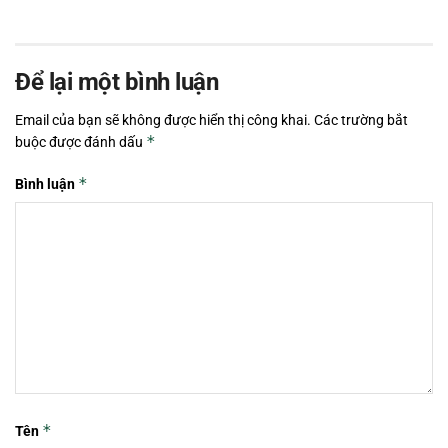
Để lại một bình luận
Email của bạn sẽ không được hiển thị công khai.
Các trường bắt
*
buộc được đánh dấu
*
Bình luận
*
Tên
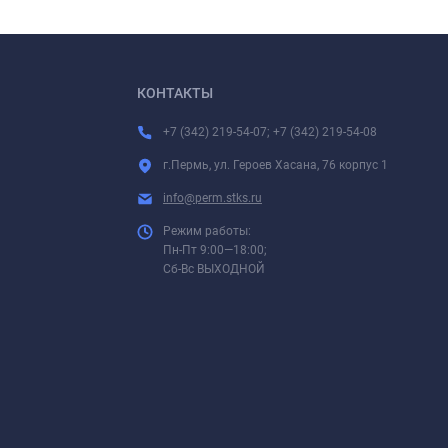
КОНТАКТЫ
+7 (342) 219-54-07; +7 (342) 219-54-08
г.Пермь, ул. Героев Хасана, 76 корпус 1
info@perm.stks.ru
Режим работы:
Пн-Пт 9:00—18:00;
Сб-Вс ВЫХОДНОЙ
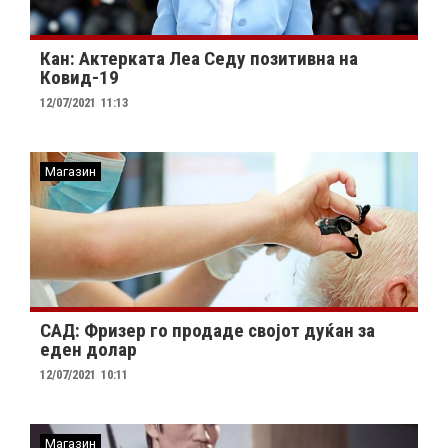
Кан: Aктерката Леа Седу позитивнa на
Ковид-19
12/07/2021
11:13
Магазин
САД: Фризер го продаде својот дуќан за
еден долар
12/07/2021
10:11
Магазин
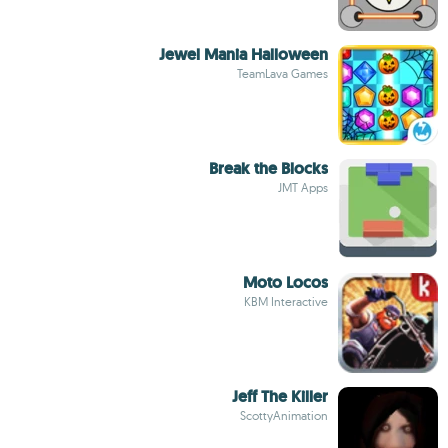
Jewel Mania Halloween
TeamLava Games
Break the Blocks
JMT Apps
Moto Locos
KBM Interactive
Jeff The Killer
ScottyAnimation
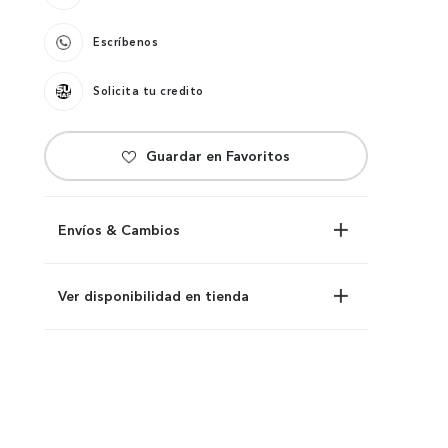
Escríbenos
Solicita tu credito
Envíos & Cambios
Ver disponibilidad en tienda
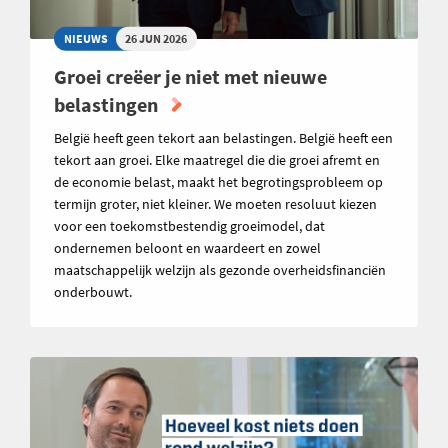
NIEUWS
26 JUN 2026
Groei creëer je niet met nieuwe
belastingen
België heeft geen tekort aan belastingen. België heeft een
tekort aan groei. Elke maatregel die die groei afremt en
de economie belast, maakt het begrotingsprobleem op
termijn groter, niet kleiner. We moeten resoluut kiezen
voor een toekomstbestendig groeimodel, dat
ondernemen beloont en waardeert en zowel
maatschappelijk welzijn als gezonde overheidsfinanciën
onderbouwt.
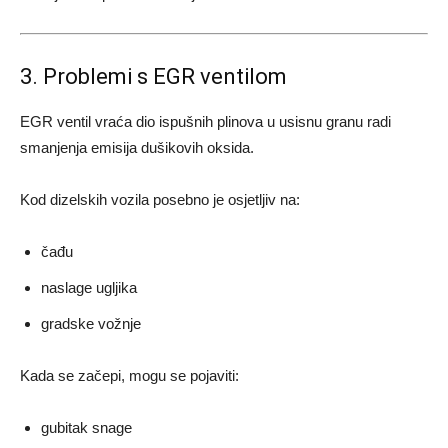
3. Problemi s EGR ventilom
EGR ventil vraća dio ispušnih plinova u usisnu granu radi
smanjenja emisija dušikovih oksida.
Kod dizelskih vozila posebno je osjetljiv na:
čađu
naslage ugljika
gradske vožnje
Kada se začepi, mogu se pojaviti:
gubitak snage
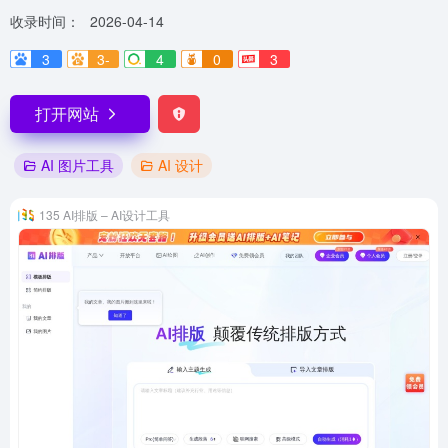
收录时间：
2026-04-14
3
3-
4
0
3
打开网站
AI 图片工具
AI 设计
135 AI排版 – AI设计工具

▶ **WORK TO BE COMPLETED**:
Leaving every picture out, output the data exactly as it stands.

▶ **RESPONSE TO THE EXERCISE**:
Để lại một bình luận
Email của bạn sẽ không được hiển thị công khai.
Các trường bắt
*
buộc được đánh dấu
*
Bình luận
*
Tên
КОНТАКТЫ
+7 (342) 219-54-07; +7 (342) 219-54-08
г.Пермь, ул. Героев Хасана, 76 корпус 1
info@perm.stks.ru
Режим работы:
Пн-Пт 9:00—18:00;
Сб-Вс ВЫХОДНОЙ
Кан: Aктерката Леа Седу позитивнa на
Ковид-19
12/07/2021
11:13
Магазин
САД: Фризер го продаде својот дуќан за
еден долар
12/07/2021
10:11
Магазин
Jewel Mania Halloween
TeamLava Games
Break the Blocks
JMT Apps
Moto Locos
KBM Interactive
Jeff The Killer
ScottyAnimation
Escríbenos
Solicita tu credito
Envíos & Cambios
Ver disponibilidad en tienda
NIEUWS
26 JUN 2026
Groei creëer je niet met nieuwe
belastingen
België heeft geen tekort aan belastingen. België heeft een
tekort aan groei. Elke maatregel die die groei afremt en
de economie belast, maakt het begrotingsprobleem op
termijn groter, niet kleiner. We moeten resoluut kiezen
voor een toekomstbestendig groeimodel, dat
ondernemen beloont en waardeert en zowel
maatschappelijk welzijn als gezonde overheidsfinanciën
onderbouwt.
3. Problemi s EGR ventilom
EGR ventil vraća dio ispušnih plinova u usisnu granu radi
smanjenja emisija dušikovih oksida.
Kod dizelskih vozila posebno je osjetljiv na:
čađu
naslage ugljika
gradske vožnje
Kada se začepi, mogu se pojaviti:
gubitak snage
收录时间：
2026-04-14
3
3-
4
0
3
打开网站
AI 图片工具
AI 设计
135 AI排版 – AI设计工具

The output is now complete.